• [Task to carry out] Your answer must be an exact transcription of the data, with every picture omitted.

• [Provided data]
══════

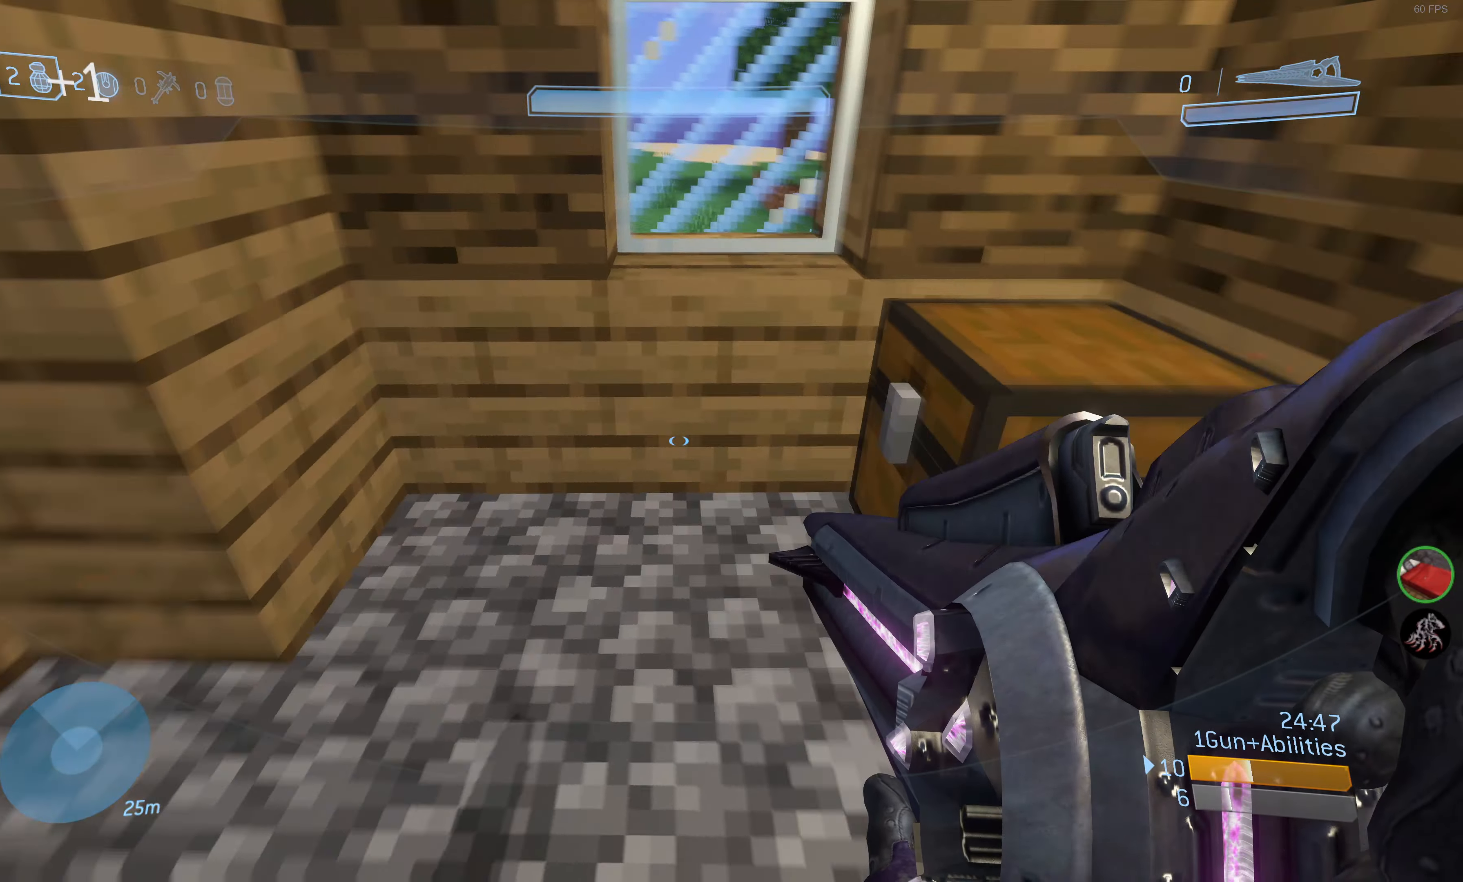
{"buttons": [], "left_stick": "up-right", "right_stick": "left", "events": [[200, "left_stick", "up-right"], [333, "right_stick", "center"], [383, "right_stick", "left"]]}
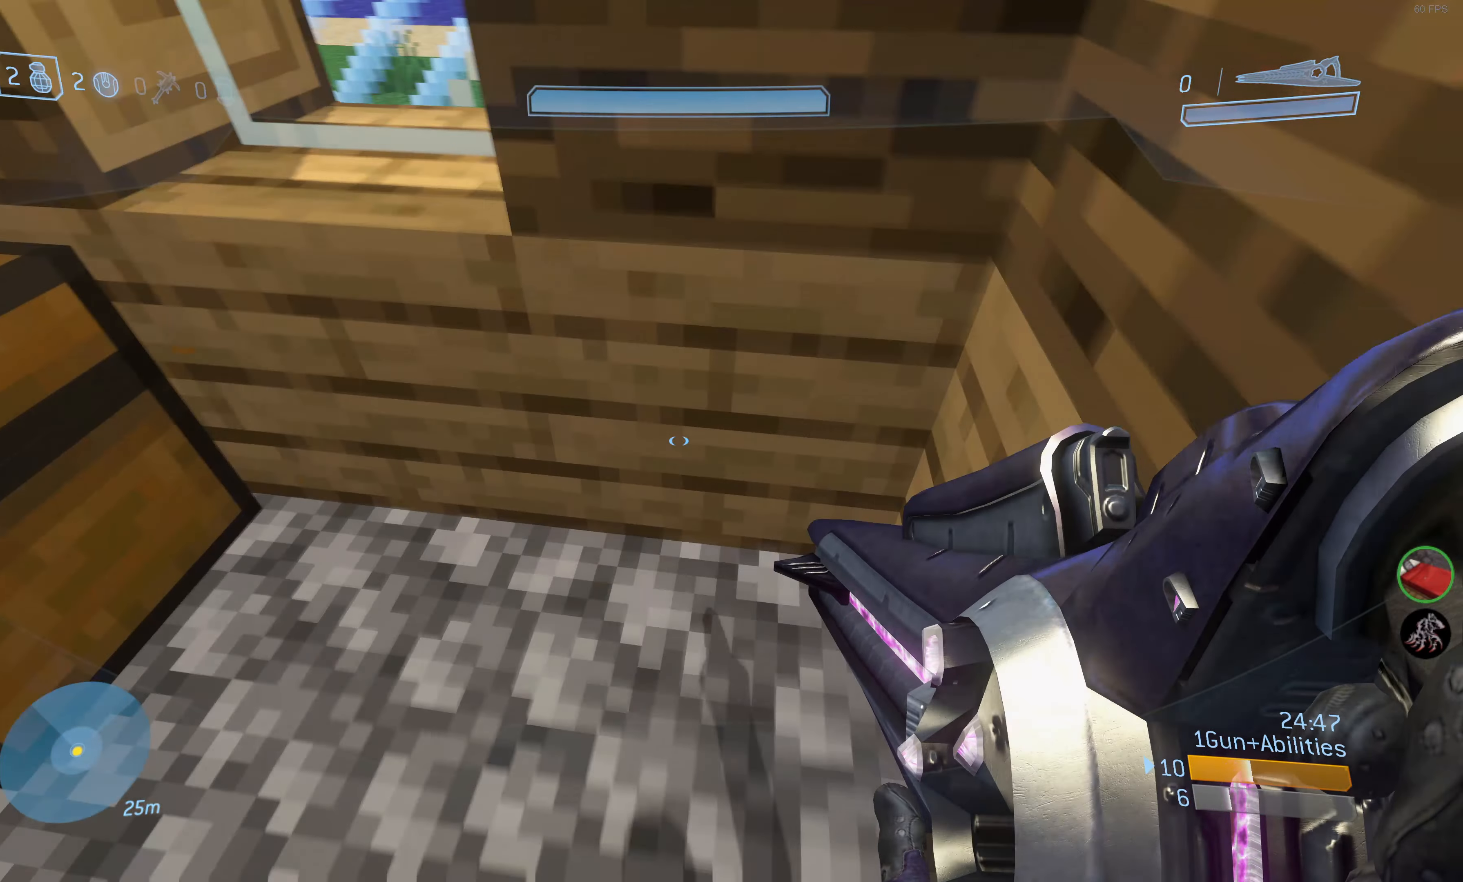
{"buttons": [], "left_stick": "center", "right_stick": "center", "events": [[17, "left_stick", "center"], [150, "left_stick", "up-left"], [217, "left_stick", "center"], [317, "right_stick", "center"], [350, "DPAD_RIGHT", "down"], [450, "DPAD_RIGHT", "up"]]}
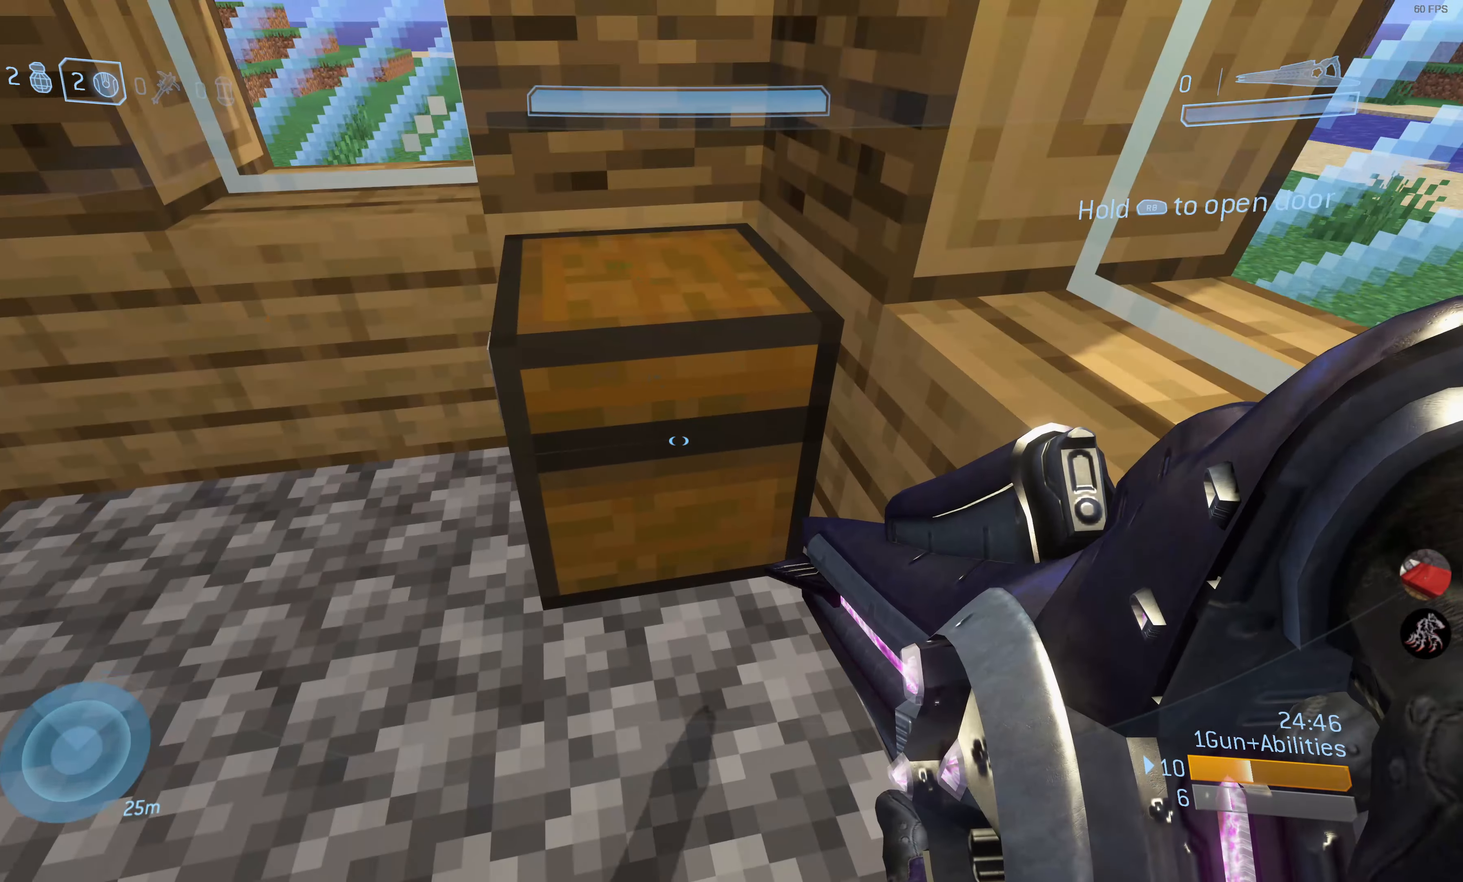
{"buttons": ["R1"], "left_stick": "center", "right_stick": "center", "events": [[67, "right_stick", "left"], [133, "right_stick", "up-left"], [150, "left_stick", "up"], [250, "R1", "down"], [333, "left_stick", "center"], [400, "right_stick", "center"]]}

══════

• [Task answer]
{"buttons": [], "left_stick": "up-right", "right_stick": "left", "events": [[200, "left_stick", "up-right"], [333, "right_stick", "center"], [383, "right_stick", "left"]]}
{"buttons": [], "left_stick": "center", "right_stick": "center", "events": [[17, "left_stick", "center"], [150, "left_stick", "up-left"], [217, "left_stick", "center"], [317, "right_stick", "center"], [350, "DPAD_RIGHT", "down"], [450, "DPAD_RIGHT", "up"]]}
{"buttons": ["R1"], "left_stick": "center", "right_stick": "center", "events": [[67, "right_stick", "left"], [133, "right_stick", "up-left"], [150, "left_stick", "up"], [250, "R1", "down"], [333, "left_stick", "center"], [400, "right_stick", "center"]]}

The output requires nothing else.